From the article on Betsy DeVos's House education committee hearing, pull out the passage from "In response to" up to and including "traditional public schools.", word for word.

— Begin TEXT PROVIDED —

House Democrats and Secretary of Education Betsy DeVos sparred over civil rights, the Every Student Succeeds Act, and teachers’ salaries at a hearing Tuesday, but lawmakers from both parties largely avoided controversial questions about school safety in the aftermath of a Texas high school shooting last week that left 10 students and staff dead.
Appearing before the House education committee, DeVos emphasized that the federal school safety commission she leads is working quickly, and that its ultimate goal is to ensure that schools “have the tools to be able to make the right decisions to protect their own buildings and their own communities.”
She said the commission was developing a timeline for its work, but also said that she planned to have the commission report its findings by year’s end.
“We are looking forward to [hearing from] every interest group, every constituency, particularly teachers, parents, and law enforcement and school leadership,” DeVos told lawmakers, later adding that, “We seek to look at models across the country.”
The commission has only met once since it was created in March after the deadly school shooting in Parkland, Fla., although the secretary met last week with school safety researchers, as well as parents of children killed in school shootings. Its other members are Secretary of Health and Human Services Alex Azar, Secretary of Homeland Security Kirstjen Nielsen, and Attorney General Jeff Sessions. DeVos previously has said that schools should be able to decide if they want to provide staff with firearms to improve safety, but did not share detailed personal opinions on school safety in general with the committee.
Diverse Approach to Safety
Several education groups have complained that they’ve had been unfairly shut out of DeVos’ school safety commission. Last week, DeVos met behind closed doors with researchers who’ve looked into past school shootings such as at Columbine High School in Littleton, Colo., and at Virginia Tech. (Her department subsequently released a video of this meeting.)
At Tuesday’s hearing, Rep. Virginia Foxx, R-N.C., the committee chairwoman, highlighted the $1.1 billion Title IV grant in ESSA that schools can use to create a “multipronged approach to student safety.” DeVos also said her department was encouraging disricts to consider that money when considering safety programs.
However, that block grant can be used for a variety of programs, from education technology to student health, and isn’t earmarked solely for school safety efforts.
When discussing the 2014 Obama adminstration guidance on racial disparities in discipline, Rep. Jason Lewis, R-Minn., asked DeVos if she thought that school discipline was linked to school safety and violent incidents—DeVos responded in the affirmative. The disciplinary policy in the Broward County district in Florida has come under intense scrutiny, following the Parkland shooting that left 17 students and staff dead.
Teacher Pay and Walkouts
The House hearing covered a wide range of issues that have cropped up since DeVos officially took over as secretary early last year.
In response to questions about recent state teacher walkouts from Rep. Raul Grijalva, D-Ariz., DeVos stopped short of calling for better teacher pay across the board. But she did say that certain teachers deserve more money, and that the system should be more flexible to better serve educators.
“There’s no one more important to a student’s education than a great teacher,” DeVos said. “I think they should be better compensated. I think they should be treated as professionals. The system as it is today doesn’t treat them as professionals.”
In response, however, Grijalva stressed that in his state of Arizona at least, the teacher walkout also stemmed from the lack of basic resources and classroom materials, as well as voucher programs that divert money from traditional public schools.
During the Oklahoma teacher walkout, DeVos said that educators shouldn’t let “adult disagreements” get in the way of what’s best for kids.

— End TEXT PROVIDED —
— Begin DATASET ROWS —

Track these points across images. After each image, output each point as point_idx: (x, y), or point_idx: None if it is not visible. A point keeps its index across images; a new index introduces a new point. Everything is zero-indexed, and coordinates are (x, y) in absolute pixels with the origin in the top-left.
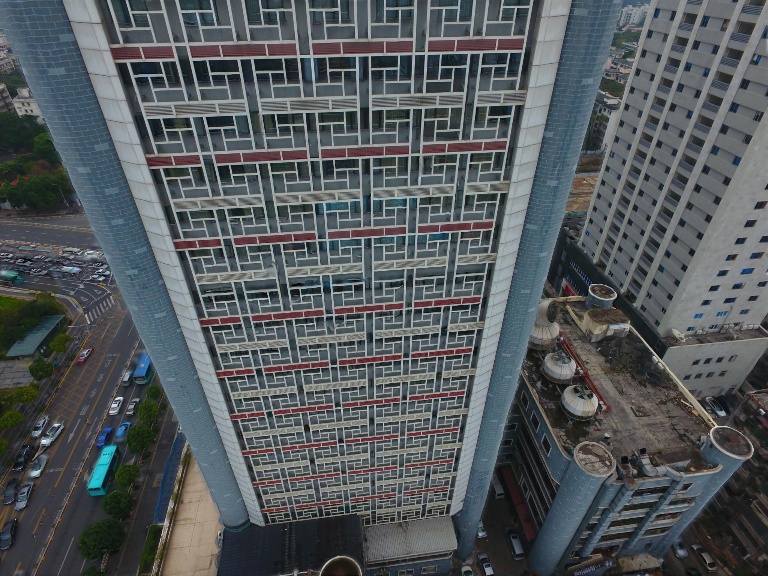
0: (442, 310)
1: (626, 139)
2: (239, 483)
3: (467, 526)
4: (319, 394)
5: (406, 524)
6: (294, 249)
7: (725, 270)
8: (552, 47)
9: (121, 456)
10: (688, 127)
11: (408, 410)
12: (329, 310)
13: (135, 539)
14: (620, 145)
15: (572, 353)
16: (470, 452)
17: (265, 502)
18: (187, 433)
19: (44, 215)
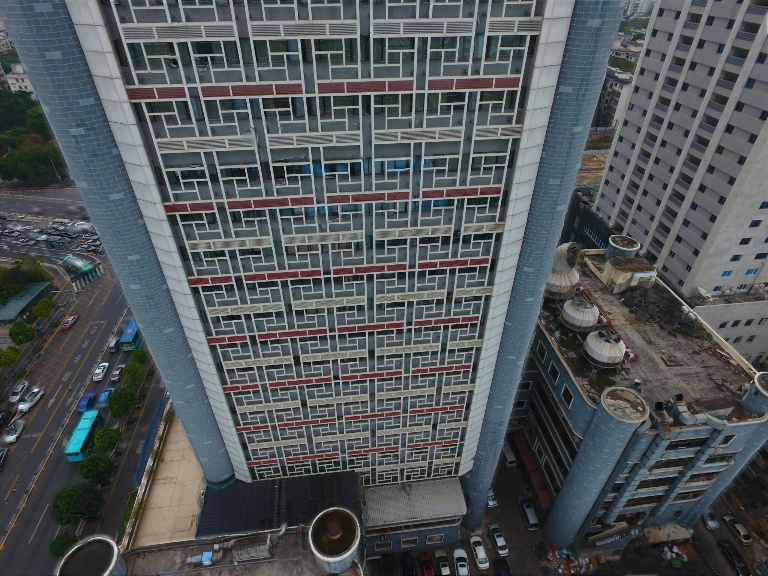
0: (455, 204)
1: (647, 87)
2: (221, 429)
3: (477, 489)
4: (310, 314)
5: (410, 487)
6: (276, 107)
7: (758, 220)
8: None
9: (103, 422)
10: (719, 62)
11: (413, 339)
12: (321, 201)
13: (114, 506)
14: (640, 95)
15: (593, 303)
16: (483, 397)
17: (251, 453)
18: (158, 360)
19: (35, 189)
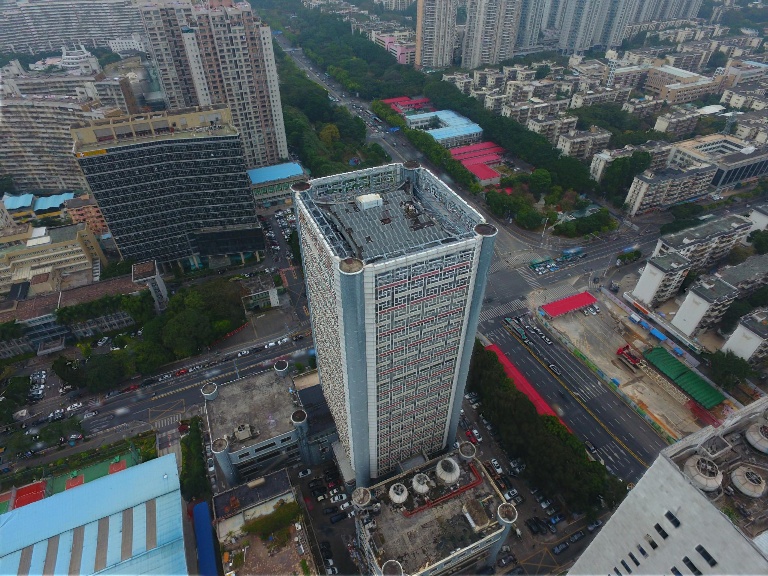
0: None
1: None
2: None
3: None
4: None
5: None
6: None
7: None
8: (342, 331)
9: None
10: None
11: None
12: None
13: None
14: None
15: (445, 497)
16: (352, 444)
17: None
18: None
19: (494, 216)
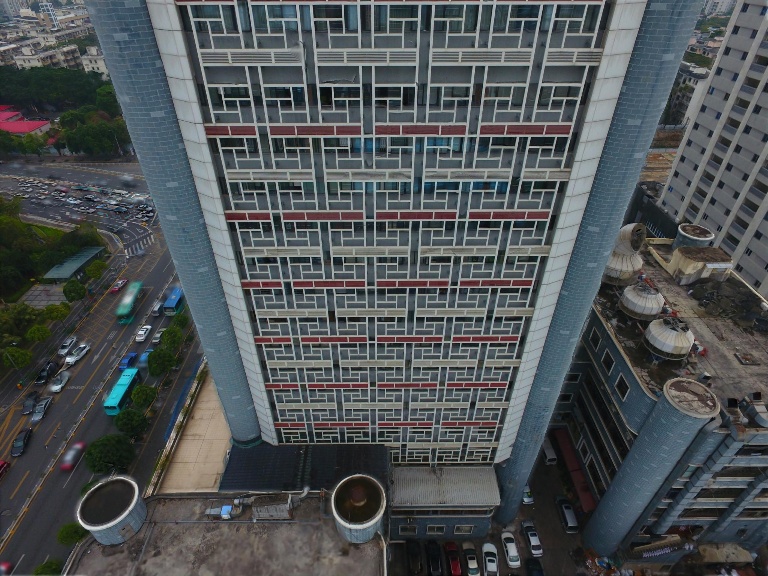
0: (516, 144)
1: (732, 68)
2: (250, 384)
3: (513, 481)
4: (349, 263)
5: (440, 471)
6: (328, 17)
7: None
8: None
9: (142, 381)
10: None
11: (457, 301)
12: None
13: (145, 461)
14: (723, 77)
15: None
16: (528, 376)
17: (279, 413)
18: (191, 302)
19: (99, 162)
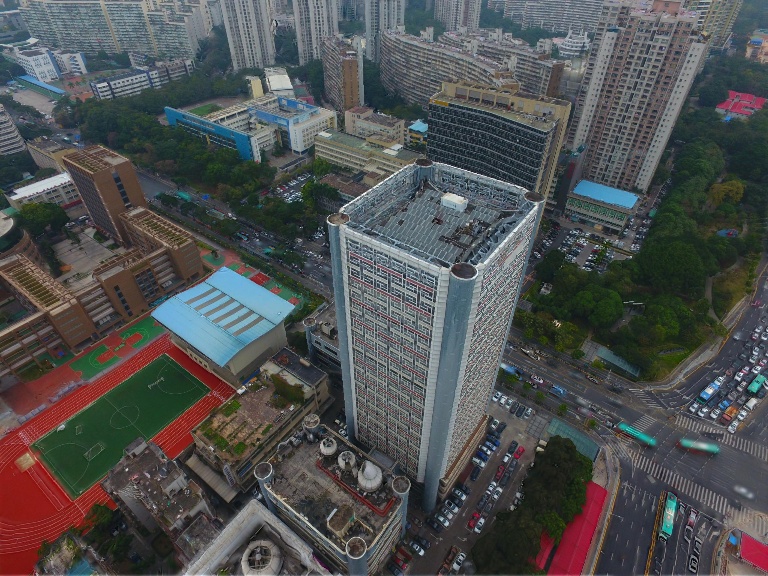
0: None
1: None
2: None
3: None
4: None
5: None
6: None
7: None
8: None
9: None
10: None
11: None
12: None
13: None
14: None
15: (349, 489)
16: None
17: None
18: None
19: None
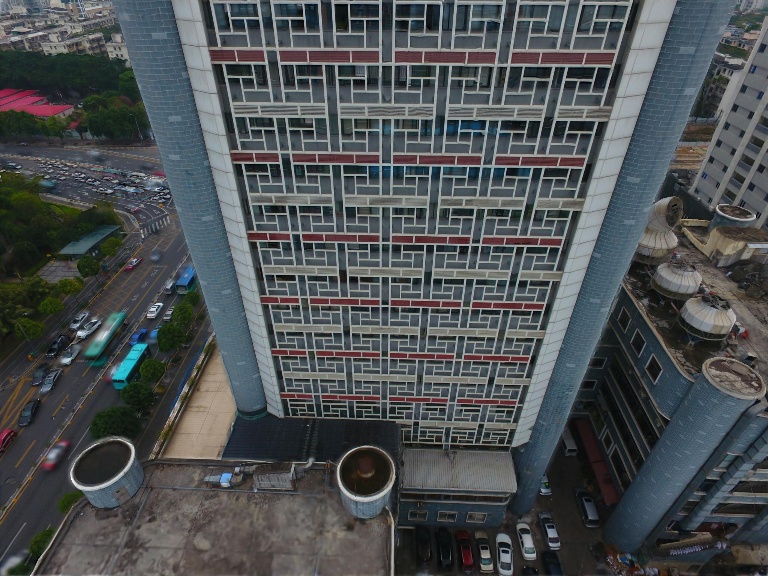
0: (552, 75)
1: None
2: (256, 350)
3: (531, 468)
4: (362, 214)
5: (454, 454)
6: None
7: None
8: None
9: (151, 356)
10: None
11: (479, 261)
12: None
13: (151, 436)
14: (767, 54)
15: None
16: (553, 351)
17: (286, 382)
18: (194, 255)
19: (119, 146)
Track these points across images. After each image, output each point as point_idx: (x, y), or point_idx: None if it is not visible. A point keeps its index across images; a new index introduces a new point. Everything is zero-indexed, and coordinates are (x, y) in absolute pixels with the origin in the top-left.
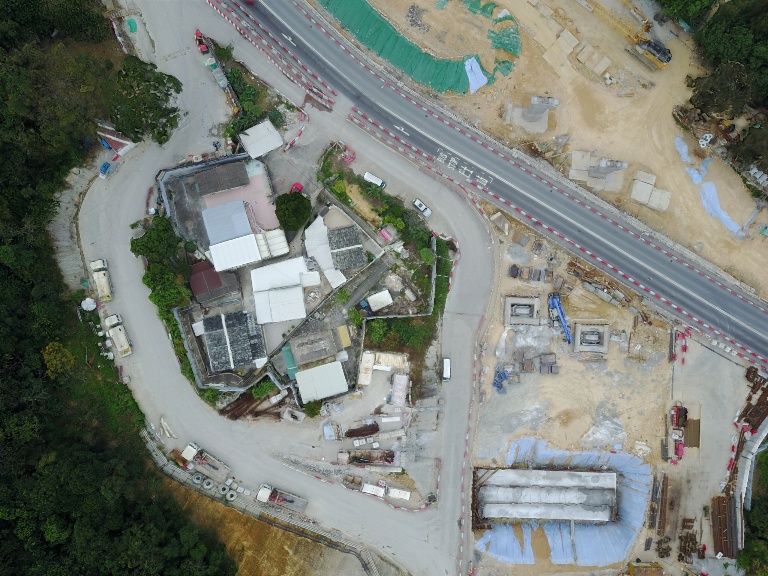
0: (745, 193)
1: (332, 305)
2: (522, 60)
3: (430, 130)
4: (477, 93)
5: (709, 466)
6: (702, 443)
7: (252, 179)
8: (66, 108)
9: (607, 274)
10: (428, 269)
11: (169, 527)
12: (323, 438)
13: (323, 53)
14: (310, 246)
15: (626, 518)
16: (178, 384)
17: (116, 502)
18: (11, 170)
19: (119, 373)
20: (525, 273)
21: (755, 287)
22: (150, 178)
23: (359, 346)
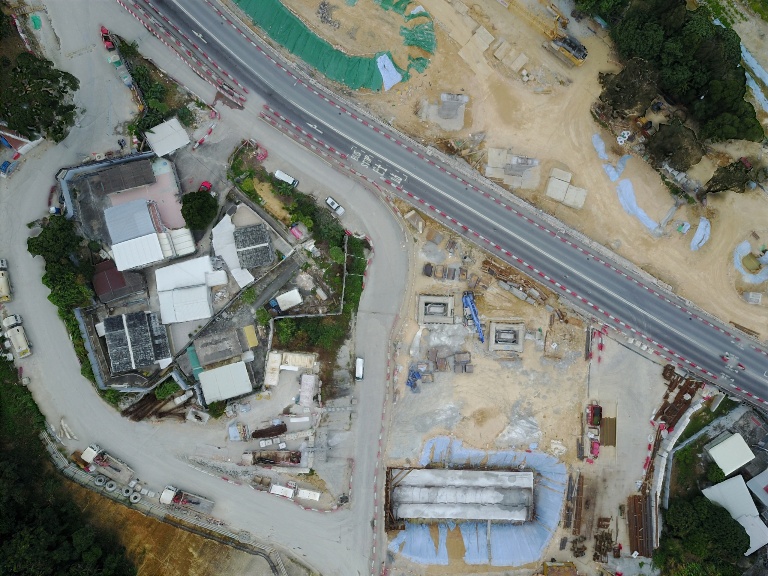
0: (663, 190)
1: (240, 304)
2: (437, 57)
3: (343, 128)
4: (392, 90)
5: (625, 465)
6: (618, 442)
7: (159, 177)
8: None
9: (523, 272)
10: (339, 268)
11: (63, 530)
12: (229, 439)
13: (234, 50)
14: (217, 245)
15: (542, 517)
16: (79, 385)
17: (6, 505)
18: None
19: (19, 374)
20: (439, 271)
21: (672, 285)
22: (53, 177)
23: None
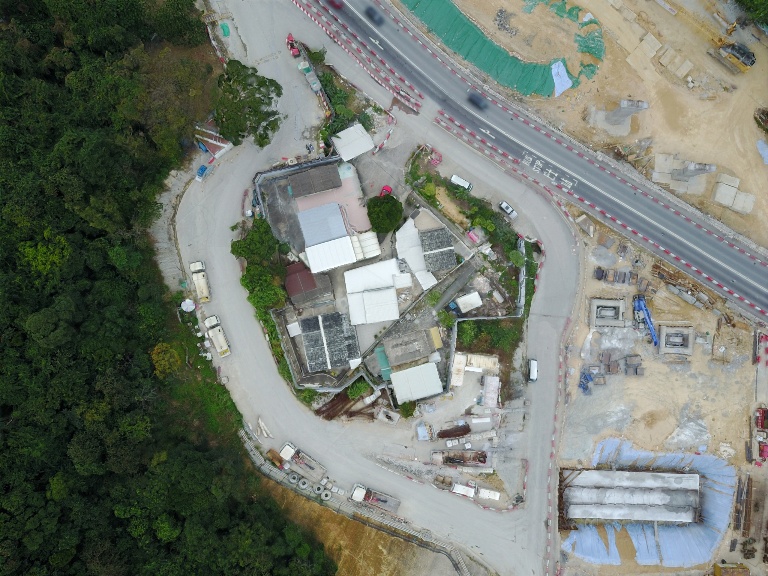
0: None
1: (423, 307)
2: (605, 63)
3: (515, 133)
4: (561, 96)
5: None
6: None
7: (343, 182)
8: (176, 112)
9: (691, 276)
10: (515, 271)
11: (273, 526)
12: (416, 438)
13: (410, 57)
14: (401, 248)
15: (710, 519)
16: (275, 384)
17: None
18: (119, 173)
19: (217, 373)
20: (610, 275)
21: None
22: (245, 180)
23: (449, 347)
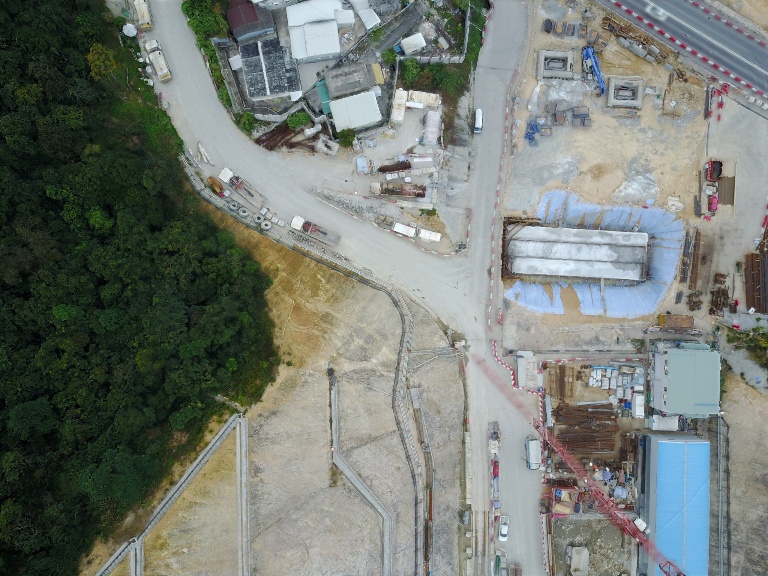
0: None
1: (366, 47)
2: None
3: None
4: None
5: (743, 223)
6: (736, 200)
7: None
8: None
9: (643, 30)
10: (461, 17)
11: None
12: (356, 172)
13: None
14: None
15: (657, 275)
16: (215, 112)
17: (157, 200)
18: None
19: (158, 100)
20: (559, 26)
21: None
22: None
23: (392, 88)
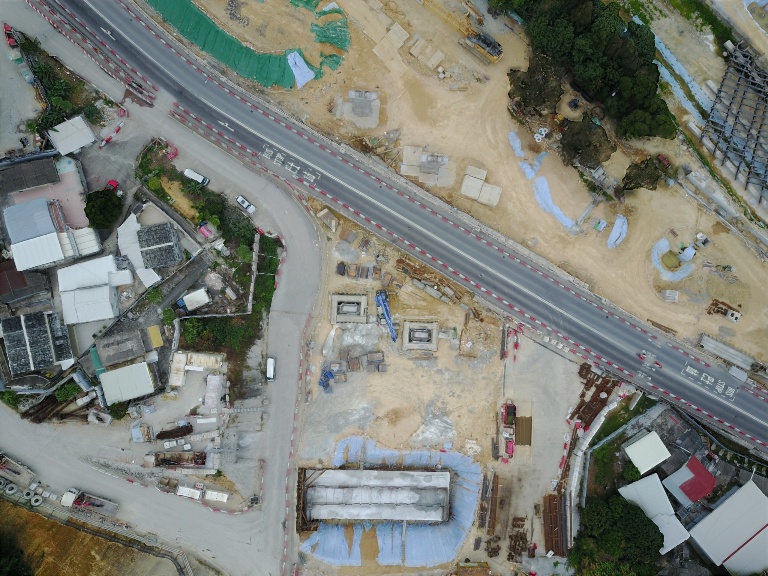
0: (581, 188)
1: (146, 304)
2: (352, 54)
3: (255, 125)
4: (305, 88)
5: (541, 464)
6: (534, 441)
7: (64, 176)
8: None
9: (437, 271)
10: (249, 267)
11: None
12: None
13: (144, 47)
14: (123, 244)
15: (458, 518)
16: None
17: None
18: None
19: None
20: (352, 270)
21: (589, 283)
22: None
23: (174, 346)
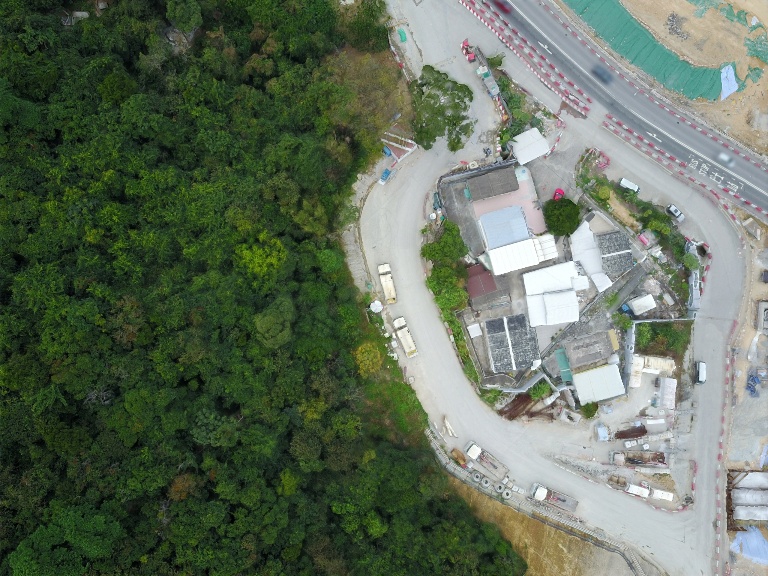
0: None
1: (597, 309)
2: None
3: (681, 136)
4: (727, 100)
5: None
6: None
7: None
8: None
9: None
10: (686, 274)
11: None
12: (594, 439)
13: (578, 61)
14: (576, 251)
15: None
16: (459, 385)
17: (426, 499)
18: (323, 177)
19: (403, 373)
20: None
21: None
22: (425, 184)
23: (623, 349)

— End DATASET ROWS —

• **REPLY**:
In response to questions about recent state teacher walkouts from Rep. Raul Grijalva, D-Ariz., DeVos stopped short of calling for better teacher pay across the board. But she did say that certain teachers deserve more money, and that the system should be more flexible to better serve educators.
“There’s no one more important to a student’s education than a great teacher,” DeVos said. “I think they should be better compensated. I think they should be treated as professionals. The system as it is today doesn’t treat them as professionals.”
In response, however, Grijalva stressed that in his state of Arizona at least, the teacher walkout also stemmed from the lack of basic resources and classroom materials, as well as voucher programs that divert money from traditional public schools.